# Wait List



## geist1223 (Feb 22, 2021)

In December we set up a Wait List for a specific week at Kapa'a Shores in Janaury 2022. Size of Unit did not matter. We just had to have a certain week to match up with our other Bookings. Saturday we got the email saying we got the exact week we wanted. Being in Cabo we responded by email vice telephone call accepting the week. The Reservation shows in our WM Account.
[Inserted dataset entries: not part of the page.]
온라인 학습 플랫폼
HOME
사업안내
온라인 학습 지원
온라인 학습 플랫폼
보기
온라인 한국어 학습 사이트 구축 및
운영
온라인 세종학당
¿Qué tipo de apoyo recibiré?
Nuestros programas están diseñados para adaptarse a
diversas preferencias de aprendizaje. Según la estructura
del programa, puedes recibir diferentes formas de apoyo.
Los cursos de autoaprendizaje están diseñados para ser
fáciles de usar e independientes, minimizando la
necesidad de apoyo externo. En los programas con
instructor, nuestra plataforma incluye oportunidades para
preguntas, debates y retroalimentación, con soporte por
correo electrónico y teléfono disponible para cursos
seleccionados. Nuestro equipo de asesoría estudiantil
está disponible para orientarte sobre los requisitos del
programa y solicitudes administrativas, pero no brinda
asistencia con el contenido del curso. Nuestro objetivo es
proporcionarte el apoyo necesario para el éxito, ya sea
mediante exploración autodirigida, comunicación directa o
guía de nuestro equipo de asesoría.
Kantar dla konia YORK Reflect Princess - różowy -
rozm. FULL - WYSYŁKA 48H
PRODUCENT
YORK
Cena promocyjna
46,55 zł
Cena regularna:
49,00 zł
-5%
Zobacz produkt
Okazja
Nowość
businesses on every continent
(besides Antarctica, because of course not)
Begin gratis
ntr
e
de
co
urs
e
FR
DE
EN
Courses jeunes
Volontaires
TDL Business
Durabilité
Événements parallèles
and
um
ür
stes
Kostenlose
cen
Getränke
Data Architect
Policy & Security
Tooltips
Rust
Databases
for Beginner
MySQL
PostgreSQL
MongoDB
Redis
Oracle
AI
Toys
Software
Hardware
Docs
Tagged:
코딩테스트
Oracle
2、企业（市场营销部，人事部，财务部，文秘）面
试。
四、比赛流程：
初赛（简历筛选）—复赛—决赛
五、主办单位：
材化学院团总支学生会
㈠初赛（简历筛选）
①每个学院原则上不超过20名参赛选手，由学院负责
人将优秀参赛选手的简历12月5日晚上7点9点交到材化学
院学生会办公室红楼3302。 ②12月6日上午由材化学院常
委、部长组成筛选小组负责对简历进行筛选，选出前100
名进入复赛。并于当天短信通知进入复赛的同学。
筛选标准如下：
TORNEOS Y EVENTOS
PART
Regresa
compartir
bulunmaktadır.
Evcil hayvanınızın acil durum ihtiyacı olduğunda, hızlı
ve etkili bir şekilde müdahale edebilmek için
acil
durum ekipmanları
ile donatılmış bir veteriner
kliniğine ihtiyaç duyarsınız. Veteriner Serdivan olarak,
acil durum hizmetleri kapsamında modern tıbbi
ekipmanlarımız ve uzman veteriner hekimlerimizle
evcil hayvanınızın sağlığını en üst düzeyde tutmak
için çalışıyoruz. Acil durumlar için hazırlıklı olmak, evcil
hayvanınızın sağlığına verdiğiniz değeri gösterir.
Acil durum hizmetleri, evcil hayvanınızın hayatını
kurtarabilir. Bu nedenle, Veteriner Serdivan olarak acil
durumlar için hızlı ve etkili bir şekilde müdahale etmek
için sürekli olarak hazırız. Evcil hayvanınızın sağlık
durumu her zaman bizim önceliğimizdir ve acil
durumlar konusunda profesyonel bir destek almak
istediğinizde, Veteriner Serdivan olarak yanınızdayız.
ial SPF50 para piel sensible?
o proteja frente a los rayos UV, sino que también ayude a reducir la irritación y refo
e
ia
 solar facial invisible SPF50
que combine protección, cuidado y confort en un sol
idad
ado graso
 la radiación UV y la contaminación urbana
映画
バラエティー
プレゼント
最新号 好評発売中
It has been 2 days and 2 shuffle periods and no Points have been taken out of our Account.


----------



## bbodb1 (Feb 22, 2021)

It seems I recall when making a Worldmark reservation previously, I could see a indiciation of a pending transaction if I looked at my account activity, but it did not deduct from the points I saw on the main page for awhile after this.  Might this be the case - can you drill into your account a bit further or is that not possible while on vacation?


----------



## Firepath (Feb 22, 2021)

It can take a few weeks before they transfer the points, with RCI, it has taken months at least on my account.


----------



## HudsHut (Feb 22, 2021)

Tom:
That is strange. Did they charge your cc for the taxes? (All Hawaii resorts have TAT.)


----------



## samara64 (Feb 22, 2021)

Maybe they put it on FAX time but do not charge the account until you call them.

It happened to me before.


----------



## geist1223 (Feb 22, 2021)

Paid the taxes by Credit Card I have registered with them. The Reservation Confirmation shows regular Points used.


----------



## geist1223 (Feb 22, 2021)

This is not a RCI or II Reservation. We are Worldmark Members and it a regular Worldmark Booking.


----------



## HudsHut (Feb 28, 2021)

You can write Owner Care at
ownersupport@worldmarktheclub.com


----------